• [REQUIREMENT]:
Show each line of the records that contains the string "Format". Treat uppercase and lowercase letters as different.

• [Stored entries]:
***

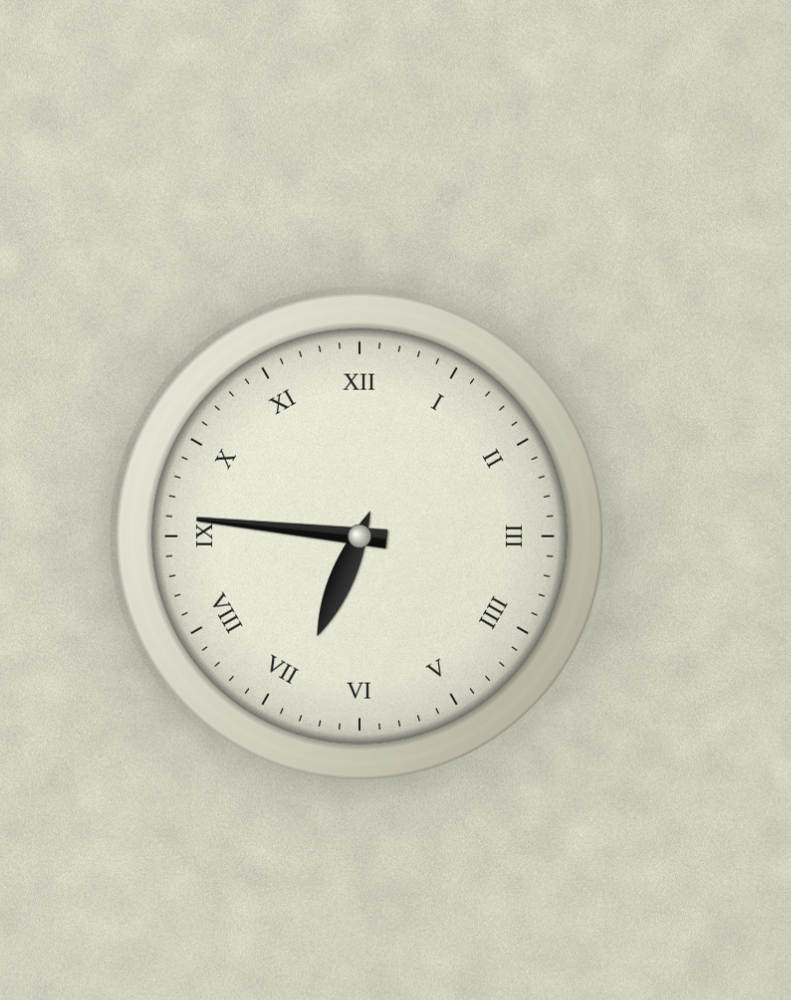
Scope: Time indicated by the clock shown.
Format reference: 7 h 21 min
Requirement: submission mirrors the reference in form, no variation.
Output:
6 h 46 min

***

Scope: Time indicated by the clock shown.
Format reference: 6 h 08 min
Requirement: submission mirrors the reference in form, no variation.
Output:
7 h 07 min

***

• [THE ANSWER]:
Format reference: 7 h 21 min
Format reference: 6 h 08 min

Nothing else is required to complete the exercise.